Random Hangs on high cpu load

Difference between version 5 and 6 - Previous - Next
From time to time I face problems in several long running tcl programs on one of our Windows production Systems, which I'm unfortunally not able to track down.

The source codes are too complicated to post here...

All programs make heavy use of [after] Events and [file event]s, e.g. to periodically update a flag file on disk or reading stdout from called programs, and are [exec]ing many external excutables, either in an endless Loop or triggerd by [twapi] filesystem Monitoring. If everything works fine, the programs run many days (or weeks) without Problems, calling ten-thousands of other programs without Problems....

What I see yesterday is this:

   * We started another program on the machine, which puts the cpu under heay load and constantly allocates more and more Memory, so the machine slows down
   * We killed that program
   * Although the machine restores to a normal load then, my 3 tcl programs on that machine did not respond any more - that is, the after events did not fire anymore. There are no errors generated; it simply Looks like the programs are hang.
   * Other programs on that machine continue to run normally, so there was no general Windows error condition etc.

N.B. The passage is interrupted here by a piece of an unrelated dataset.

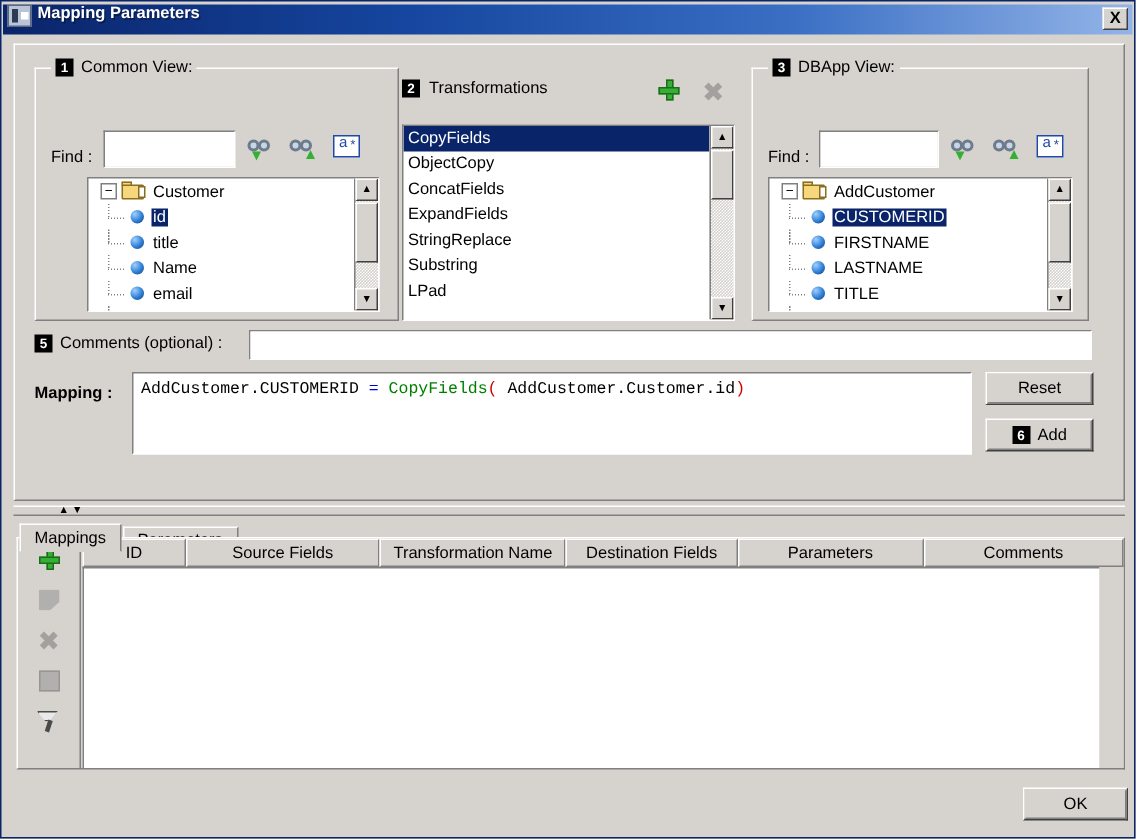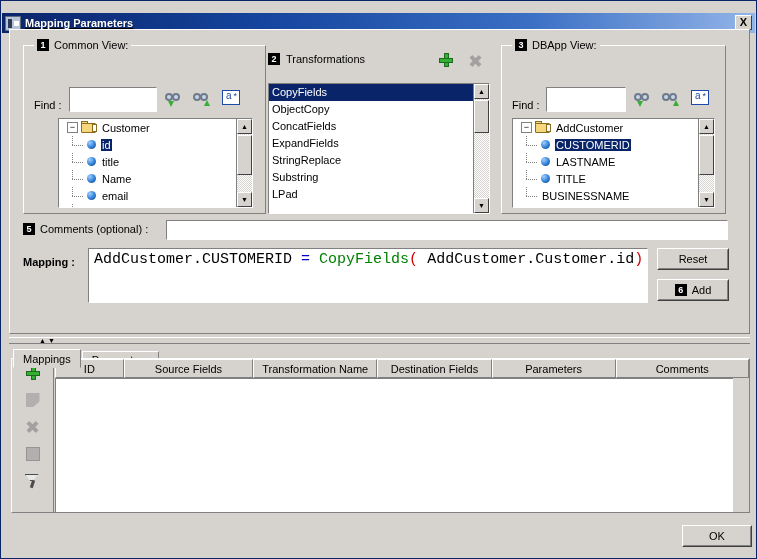"Mapping Parameters" .titlebar { align-items: center -> flex-start; text-decoration: underline -> none; top: 12px -> 2px }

As I'm only experienced at the Tcl/Tk-script Level, I don't know how to track down such errors down any further. They aren't reproducable and happen from time to time. The machines are Windows VMs.

My questions are:

   * Under what circumstances is it theoretically possible that the tcl eventloop stops working?
   * Would it help to save the (few) Infos from Sysinternal's Process Explorer Output about active threads, thread state etc.? I'm not able to Interpret such Infos, I fear...
   * Is it possible that a call to [exec] ,,,,& /[open] |proc never Returns, blocking the whole program?

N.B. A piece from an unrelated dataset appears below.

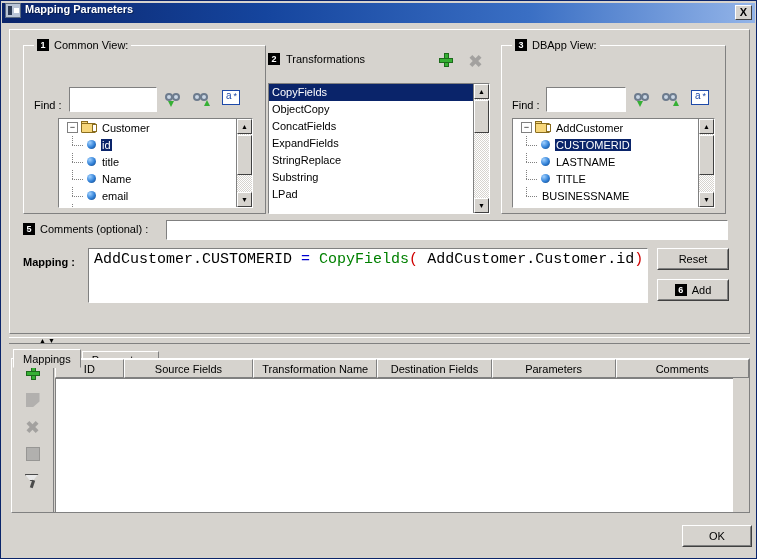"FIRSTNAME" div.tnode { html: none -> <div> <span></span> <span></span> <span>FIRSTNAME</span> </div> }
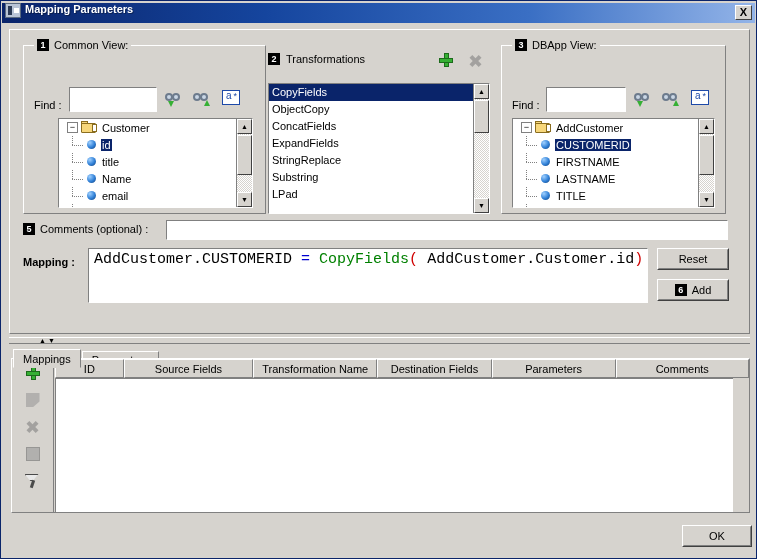"AddCustomer.CUSTOMERID = CopyFields(" .mapping-text { font-size: 15px -> 11px }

[jdc] Might be related to http://core.tcl.tk/tcl/tktview?name=8bd13f07bde6fb06

[MHo] Many thanks! Yes, this could it be.... I've searched the bugs already, but not found this entry.... So, I have to wait for 8.6.7 (didn't mentioned above that I'm using 8.6.6)...

[jdc] Maybe try applying the patch to your 8.6.6. and see if it helps?

[MHo] Hm, I'm using the tclkits from https://sourceforge.net/projects/twapi/files/Tcl%20binaries/Tclkits%20with%20TWAPI/ ; no source code there....
[MHo] 2018-05-17: Late, late addition: The 8.6.7 update solved the long-standing problem. Never saw the freezes again! Thank you all!!!